* Your instructions:
Transcribe part of the mailing-list post on privacy versus caching, beginning at the words "I would be upset" and stopping after the words "the requested destination.".

* Selected excerpt:
[afnog] privacy vs caching
Alan Barrett
apb at cequrux.com
Mon Dec 22 09:31:33 UTC 2014
On Sun, 21 Dec 2014, Randy Bush wrote:
> caching is very difficult with end-to-end encryption as the
> cache does not have the private keys of the server. the ietf is
> in a bit of a muddle on this. should one allow middle-boxes to
> break the encryption and fake it?
I would be upset with a connectivity provider who broke
encryption, faked certificates or otherwise interfered with the
end to end model. I go so far as being upset with providers who
redirect TCP port 80 to a "transparent" proxy. If you have a
proxy, then I will be happy to configure it as an upstream for
my browser or for my own proxy, and I'll also be happy if you
announce it in DHCP or other configuration protocols, and I'll be
happy if my browser automatically uses your proxy (provided I can
control whether or not the autoconfiguration method is used), but
I won't be happy if my packet to TCP port 80 up going somewhere
other than the requested destination.

* Dataset excerpt:
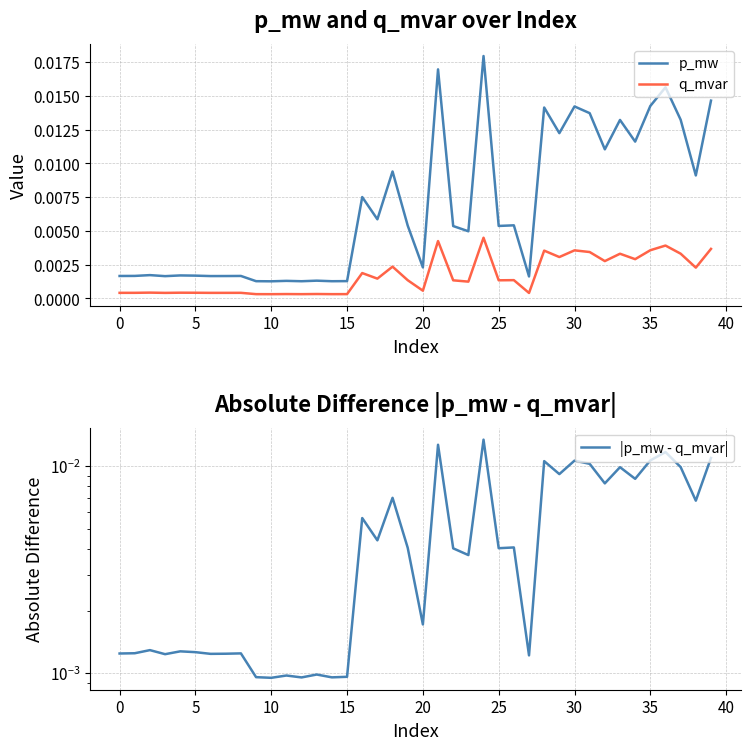

List the series in order of their overall mean, lowest first.

q_mvar, |p_mw - q_mvar|, p_mw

* Solution to the problem:
I would be upset with a connectivity provider who broke
encryption, faked certificates or otherwise interfered with the
end to end model. I go so far as being upset with providers who
redirect TCP port 80 to a "transparent" proxy. If you have a
proxy, then I will be happy to configure it as an upstream for
my browser or for my own proxy, and I'll also be happy if you
announce it in DHCP or other configuration protocols, and I'll be
happy if my browser automatically uses your proxy (provided I can
control whether or not the autoconfiguration method is used), but
I won't be happy if my packet to TCP port 80 up going somewhere
other than the requested destination.